> SELECTED EXCERPT
┌──

Paula Jones is an Australian audio engineer who has worked with Elton John, Michael Hutchence, and Marcella Detroit. She was nominated for the Australian Engineer Of The Year ARIA (Australian Record Industry Association) for her work engineering/mixing the Max Q album with Michael Hutchence. She engineered "Can You Feel The Love Tonight" which went on to win an Academy Award for Best Original Song.

Early life 
Jones grew up in Sydney. She became interested in learning sound when she was 15 and dating a guitarist in a local cover band. She started asking questions to the engineers at every gig.

Professional career 
Jones started her career at Sydney's Rhinoceros Recording Studios where she worked with producers and artists including Chris Thomas, David Nicholas and INXS. She was asked to go to London to assist on a mix Air Studios when she was 22.

In London, she continued working with Chris Thomas engineering for artists such as Elton John and with producers Dave Stewart Eurythmics) and Martin Chambers (The Pretenders). She has worked out of world class studios including AIR Lyndhurst (George Martin) Olympic, The Townhouse and SARM West (Trevor Horn).

The success of the Lion King soundtrack prompted her to move to LA.

└──

> QUESTIONS ON THE MATERIAL
1. Can you shorten the paragraph in the Paula Jones biography that begins "Jones grew up in Sydney" to one sentence while keeping its main facts?
2. Would you transcribe the Paula Jones biography from "Paula Jones is" up to and including "Best Original Song."?

> DATA BLOCK
┌──

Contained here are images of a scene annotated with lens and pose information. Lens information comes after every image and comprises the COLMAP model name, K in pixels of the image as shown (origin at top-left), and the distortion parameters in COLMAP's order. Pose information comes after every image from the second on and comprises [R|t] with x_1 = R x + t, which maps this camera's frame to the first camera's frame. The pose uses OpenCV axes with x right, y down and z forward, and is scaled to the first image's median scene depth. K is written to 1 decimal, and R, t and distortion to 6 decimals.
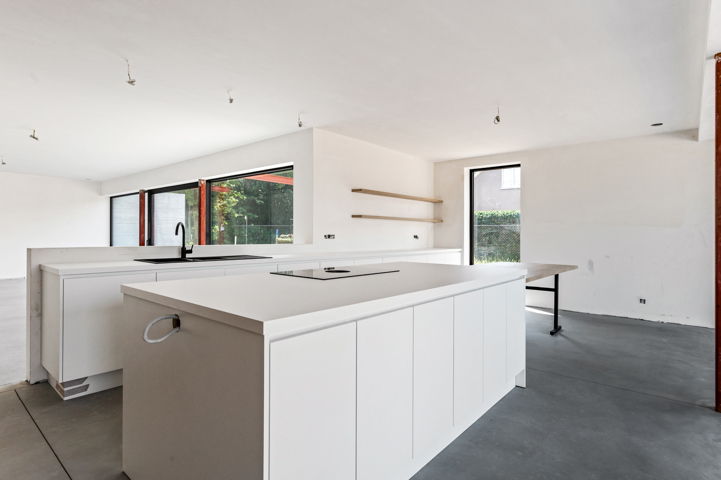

└──

> TASK SOLUTIONS
1. Raised in Sydney, Jones became interested in sound at 15 while dating a guitarist in a local cover band, and she started asking the engineers questions at every gig.

2.
Paula Jones is an Australian audio engineer who has worked with Elton John, Michael Hutchence, and Marcella Detroit. She was nominated for the Australian Engineer Of The Year ARIA (Australian Record Industry Association) for her work engineering/mixing the Max Q album with Michael Hutchence. She engineered "Can You Feel The Love Tonight" which went on to win an Academy Award for Best Original Song.